**Tasks and exercises**:
1. In the discussion of speaker impedance, what does the writer say is probably why the receiver is rated at 8 to 16 ohms?
2. Continue the discussion of speaker impedance and amplifiers from its last sentence.

START Text block

And 16 doesn't matter - if your amp will do the lower ones, it'll be
just fine with a lesser load (= higher Z).


geoff "


So you're saying that I can safely hook up speakers with a 4ohm
sticker on the back to my 8-16ohm receiver, but not a 6ohm.


Your 8 to 16 ohm receiver is probably spec'ed like that because of the cost
of iron and electrolytic capacitors required for a proper powersupply.

I am however not making any guarantee of what it will and will not tolerate,
generally a transistor amplifier comes with circuitry to protect it from
excessive current demand. There are idiotic exceptions, but if the required
protection circuit messes unduly with the sound then the output transistors
were chosen to fit the budget from the sales department rather than the
design requirements.

END Text block
START Dataset

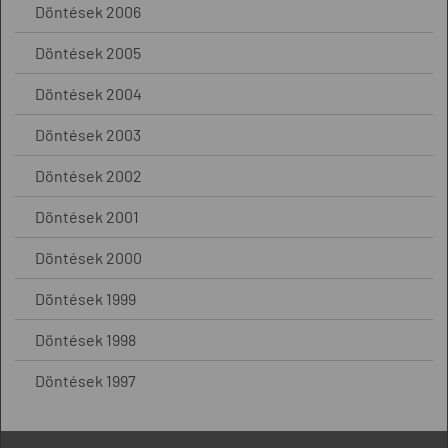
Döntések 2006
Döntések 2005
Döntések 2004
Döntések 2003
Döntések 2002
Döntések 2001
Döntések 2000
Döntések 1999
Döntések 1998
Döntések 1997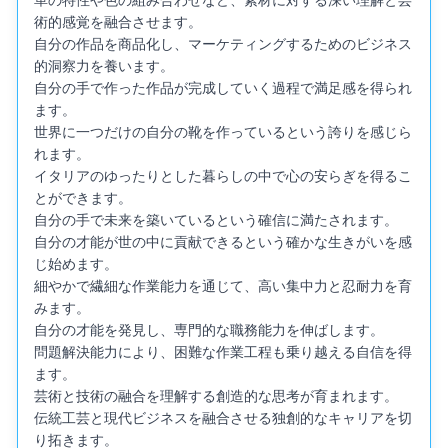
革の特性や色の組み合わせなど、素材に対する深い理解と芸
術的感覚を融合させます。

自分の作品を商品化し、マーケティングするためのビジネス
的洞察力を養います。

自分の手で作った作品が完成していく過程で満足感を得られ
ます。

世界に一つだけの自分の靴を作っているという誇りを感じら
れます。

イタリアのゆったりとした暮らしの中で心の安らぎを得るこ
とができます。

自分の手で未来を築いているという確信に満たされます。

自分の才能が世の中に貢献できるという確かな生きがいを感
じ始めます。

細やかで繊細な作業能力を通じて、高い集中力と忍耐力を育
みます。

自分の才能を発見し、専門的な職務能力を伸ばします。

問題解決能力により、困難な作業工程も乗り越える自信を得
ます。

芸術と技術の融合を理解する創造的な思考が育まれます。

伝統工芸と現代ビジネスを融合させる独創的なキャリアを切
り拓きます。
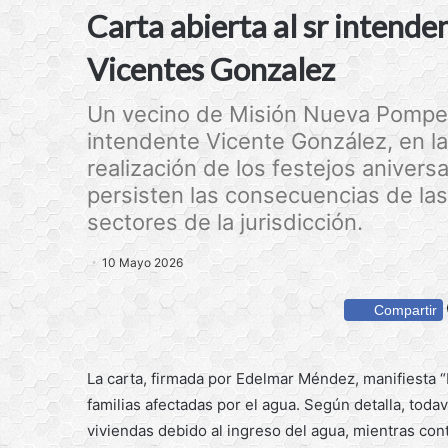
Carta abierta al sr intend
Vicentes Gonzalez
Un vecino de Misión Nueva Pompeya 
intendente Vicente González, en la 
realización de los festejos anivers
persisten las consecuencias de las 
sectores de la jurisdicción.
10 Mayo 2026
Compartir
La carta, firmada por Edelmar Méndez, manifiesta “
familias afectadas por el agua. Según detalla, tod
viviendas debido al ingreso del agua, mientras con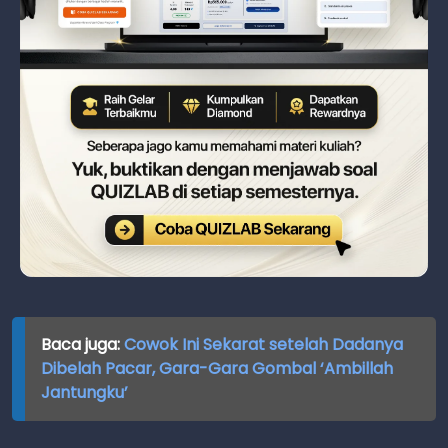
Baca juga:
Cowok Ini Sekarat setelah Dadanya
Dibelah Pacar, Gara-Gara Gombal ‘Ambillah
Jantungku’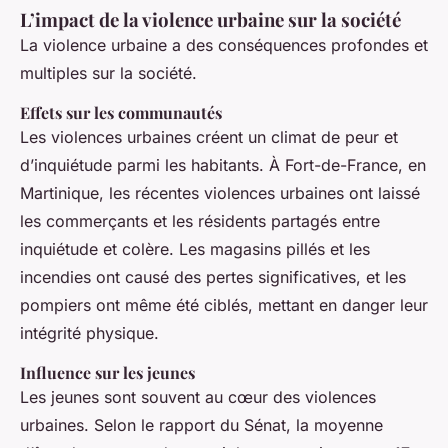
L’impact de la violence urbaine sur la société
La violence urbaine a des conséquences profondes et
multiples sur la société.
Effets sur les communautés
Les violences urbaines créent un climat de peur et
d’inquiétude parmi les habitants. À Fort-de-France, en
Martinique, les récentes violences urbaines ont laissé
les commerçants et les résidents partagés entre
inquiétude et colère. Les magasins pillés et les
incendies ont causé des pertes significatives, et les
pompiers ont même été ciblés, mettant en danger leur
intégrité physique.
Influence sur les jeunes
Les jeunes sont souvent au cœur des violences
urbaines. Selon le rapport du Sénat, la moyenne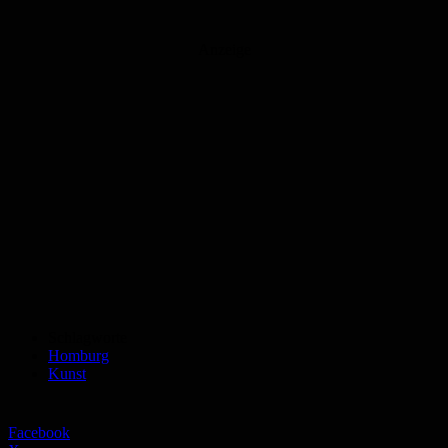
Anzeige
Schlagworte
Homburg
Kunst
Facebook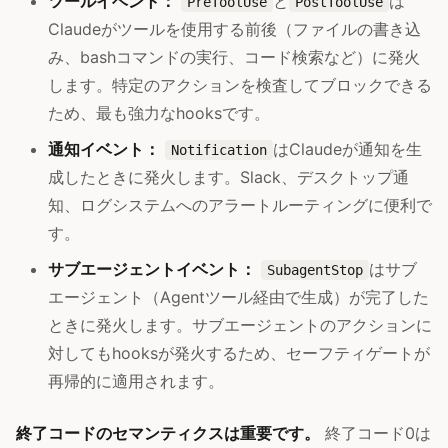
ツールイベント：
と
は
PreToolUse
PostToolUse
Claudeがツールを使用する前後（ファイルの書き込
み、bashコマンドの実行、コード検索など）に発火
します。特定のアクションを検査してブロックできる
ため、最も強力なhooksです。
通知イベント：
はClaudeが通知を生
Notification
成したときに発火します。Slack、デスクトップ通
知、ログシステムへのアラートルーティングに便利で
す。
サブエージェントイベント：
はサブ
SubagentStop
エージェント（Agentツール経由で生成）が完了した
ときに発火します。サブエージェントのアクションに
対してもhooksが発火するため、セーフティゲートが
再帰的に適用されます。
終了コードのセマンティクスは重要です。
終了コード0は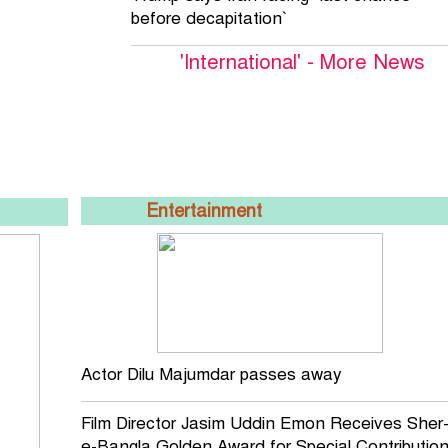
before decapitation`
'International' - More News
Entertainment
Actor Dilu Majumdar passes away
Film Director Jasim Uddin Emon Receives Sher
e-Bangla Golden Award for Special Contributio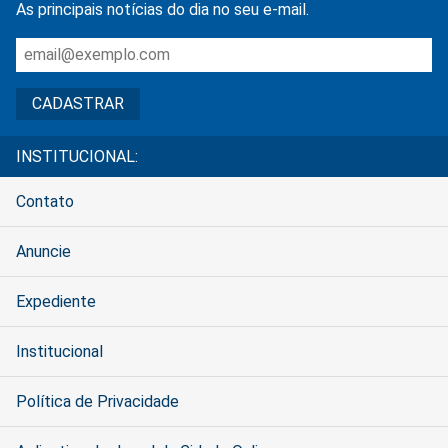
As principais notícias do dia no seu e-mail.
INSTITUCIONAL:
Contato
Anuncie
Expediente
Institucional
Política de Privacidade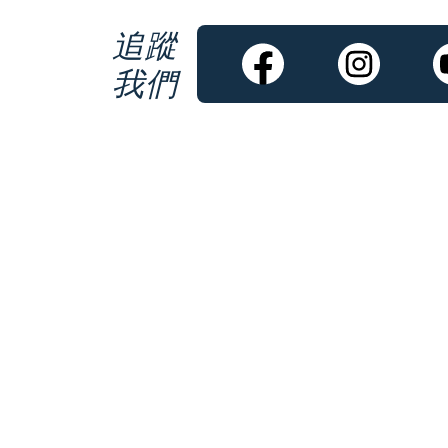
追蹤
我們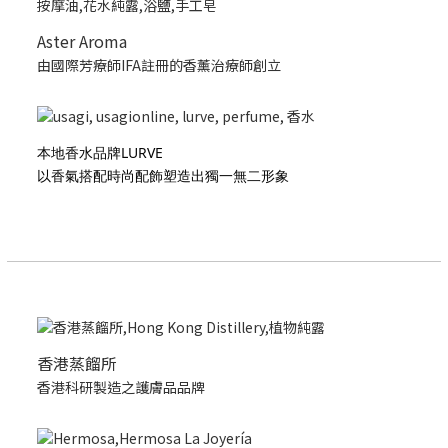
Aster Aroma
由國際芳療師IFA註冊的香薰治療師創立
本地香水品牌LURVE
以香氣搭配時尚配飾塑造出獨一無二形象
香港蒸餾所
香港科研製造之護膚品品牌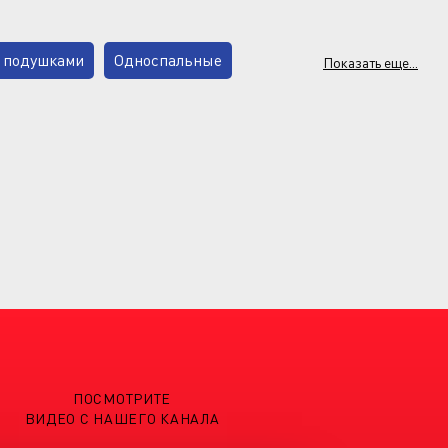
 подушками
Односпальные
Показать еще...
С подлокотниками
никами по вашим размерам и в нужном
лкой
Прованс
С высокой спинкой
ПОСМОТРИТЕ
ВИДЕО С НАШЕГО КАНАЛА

END Dataset
START Dataset

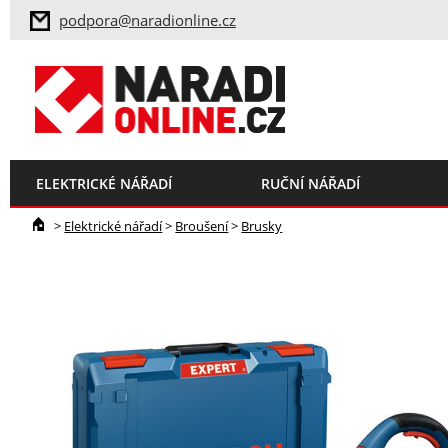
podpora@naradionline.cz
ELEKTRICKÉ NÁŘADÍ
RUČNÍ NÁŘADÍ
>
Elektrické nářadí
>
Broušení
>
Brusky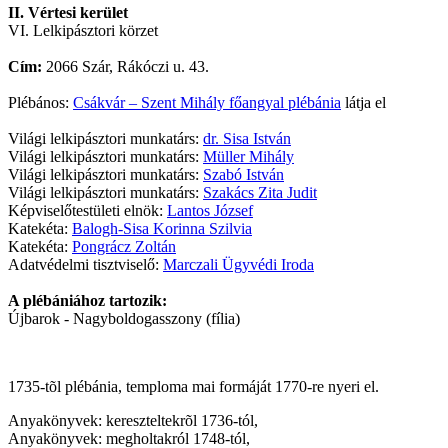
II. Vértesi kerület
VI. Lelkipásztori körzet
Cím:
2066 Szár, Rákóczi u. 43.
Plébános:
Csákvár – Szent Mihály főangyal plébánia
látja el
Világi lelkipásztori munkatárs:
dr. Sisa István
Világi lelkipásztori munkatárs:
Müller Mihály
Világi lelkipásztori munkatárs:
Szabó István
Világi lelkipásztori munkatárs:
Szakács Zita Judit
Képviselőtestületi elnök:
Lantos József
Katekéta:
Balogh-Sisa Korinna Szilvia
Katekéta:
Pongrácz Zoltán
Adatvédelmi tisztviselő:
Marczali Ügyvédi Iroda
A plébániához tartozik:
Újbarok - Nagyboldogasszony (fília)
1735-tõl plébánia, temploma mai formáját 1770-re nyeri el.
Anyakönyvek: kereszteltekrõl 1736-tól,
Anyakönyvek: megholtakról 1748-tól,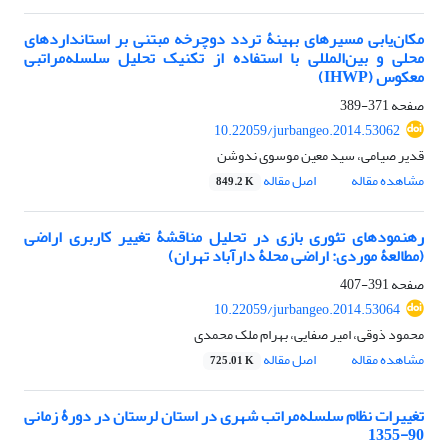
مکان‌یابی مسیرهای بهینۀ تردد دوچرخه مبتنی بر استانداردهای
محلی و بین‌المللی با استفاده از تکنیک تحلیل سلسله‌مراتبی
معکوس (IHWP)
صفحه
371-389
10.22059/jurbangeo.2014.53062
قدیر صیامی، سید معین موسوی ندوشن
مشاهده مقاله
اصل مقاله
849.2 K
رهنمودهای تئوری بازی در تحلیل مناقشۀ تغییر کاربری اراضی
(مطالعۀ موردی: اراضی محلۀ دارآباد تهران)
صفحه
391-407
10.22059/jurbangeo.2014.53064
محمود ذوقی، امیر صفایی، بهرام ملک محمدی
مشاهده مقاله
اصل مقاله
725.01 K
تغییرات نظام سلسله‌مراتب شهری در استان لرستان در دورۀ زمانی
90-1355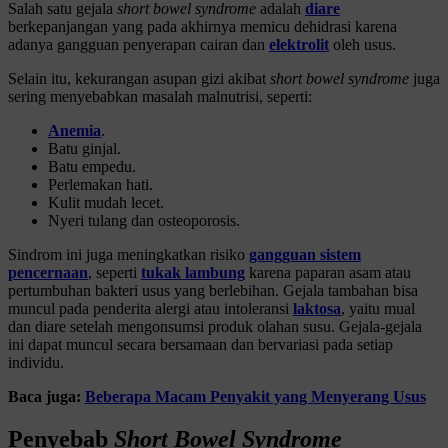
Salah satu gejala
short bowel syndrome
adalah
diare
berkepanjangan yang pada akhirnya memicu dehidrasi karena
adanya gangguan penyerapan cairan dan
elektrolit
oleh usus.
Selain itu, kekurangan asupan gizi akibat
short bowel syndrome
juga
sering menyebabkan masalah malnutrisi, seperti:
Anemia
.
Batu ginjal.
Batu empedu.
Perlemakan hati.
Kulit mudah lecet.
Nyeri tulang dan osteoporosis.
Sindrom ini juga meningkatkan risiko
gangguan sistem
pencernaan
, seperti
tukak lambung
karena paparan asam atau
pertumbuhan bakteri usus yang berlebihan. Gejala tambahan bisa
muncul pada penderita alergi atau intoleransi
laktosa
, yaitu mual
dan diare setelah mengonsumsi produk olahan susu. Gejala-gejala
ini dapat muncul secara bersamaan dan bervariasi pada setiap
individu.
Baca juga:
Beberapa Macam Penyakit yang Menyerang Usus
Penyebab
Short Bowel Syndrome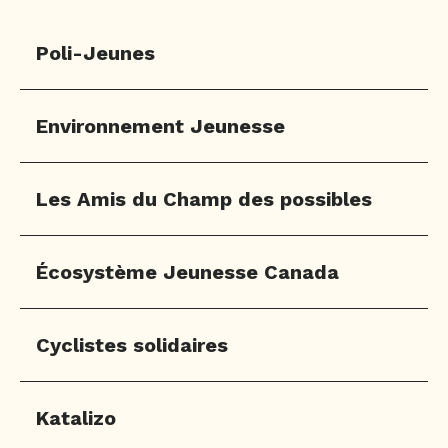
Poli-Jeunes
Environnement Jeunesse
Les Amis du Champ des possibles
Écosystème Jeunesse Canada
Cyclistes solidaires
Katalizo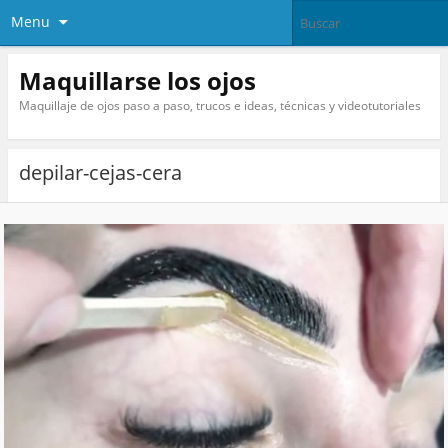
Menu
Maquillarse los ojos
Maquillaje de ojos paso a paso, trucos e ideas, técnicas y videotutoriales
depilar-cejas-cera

END Dataset

**Exercise responses**:
1. Because of the cost of the iron and electrolytic capacitors needed for a proper power supply.

2.
Generally for an amplifier for home use I'd expect 60 percent more output
power specified for each halving of load impedance because that is the
design choice that _tends_ to allow largest unclipped peak power, no promise
made.

Way back in time somebody tested output power of a number of large power
amplifiers in real loudspeaker loads, I think the worst result was held by a
300 watt amplifier that went into current limiting at 11 watts in a real
world loudspeaker, I also think I remember the brand but they probably do
not make them like that now so it is intentionally omitted.

Clear as mud to me, but I'll trust you on this.


Lower Z = higher load (current demand).